Materialized views have long been used in databases to speed up queries. Materialized views can be seen as precomputed query results that can be re-used to evaluate (part of) another query, and have been a topic of intensive research, in particular in the context of relational data warehousing.
This thesis investigates the applicability of materialized views techniques to optimize the performance of Web data management tools, in particular in distributed settings, considering XML data and queries. We make three contributions.
We first consider the problem of choosing the best views to materialize within a given space budget in order to improve the performance of a query workload. Our work is the first to address the view selection problem for a rich subset of XQuery. The challenges we face stem from the expressive power and features of both the query and view languages and from the size of the search space of candidate views to materialize. While the general problem has prohibitive complexity, we propose and study a heuristic algorithm and demonstrate its superior performance compared to the state of the art.
Second, we consider the management of large XML corpora in peer-to-peer networks, based on distributed hash tables (or DHTs, in short). We consider a platform leveraging distributed materialized XML views, defined by arbitrary XML queries, filled in with data published anywhere in the network, and exploited to efficiently answer queries issued by any network peer.

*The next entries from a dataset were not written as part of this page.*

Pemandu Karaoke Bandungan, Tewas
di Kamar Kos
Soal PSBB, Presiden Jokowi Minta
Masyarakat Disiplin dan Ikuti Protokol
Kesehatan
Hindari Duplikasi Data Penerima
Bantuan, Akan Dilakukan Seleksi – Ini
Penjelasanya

This thesis has contributed important scalability oriented optimizations, as well as a comprehensive set of experiments deployed in a country-wide WAN. These experiments outgrow by orders of magnitude similar competitor systems in terms of data volumes and data dissemination throughput. Thus, they are the most advanced in understanding the performance behavior of DHT-based XML content management in real settings.

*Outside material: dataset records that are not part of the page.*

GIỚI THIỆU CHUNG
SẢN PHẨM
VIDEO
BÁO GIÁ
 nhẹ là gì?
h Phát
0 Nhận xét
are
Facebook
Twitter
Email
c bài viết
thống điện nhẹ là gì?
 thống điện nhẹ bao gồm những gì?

Finally, we present a novel approach for scalable content-based publish/subscribe (pub/sub, in short) in the presence of constraints on the available computational resources of data publishers. We achieve scalability by off-loading subscriptions from the publisher, and leveraging view-based query rewriting to feed these subscriptions from the data accumulated in others. Our main contribution is a novel algorithm for organizing subscriptions in a multi-level dissemination network in order to serve large numbers of subscriptions, respect capacity constraints, and minimize latency. The efficiency and effectiveness of our algorithm are confirmed through extensive experiments and a large deployment in a WAN.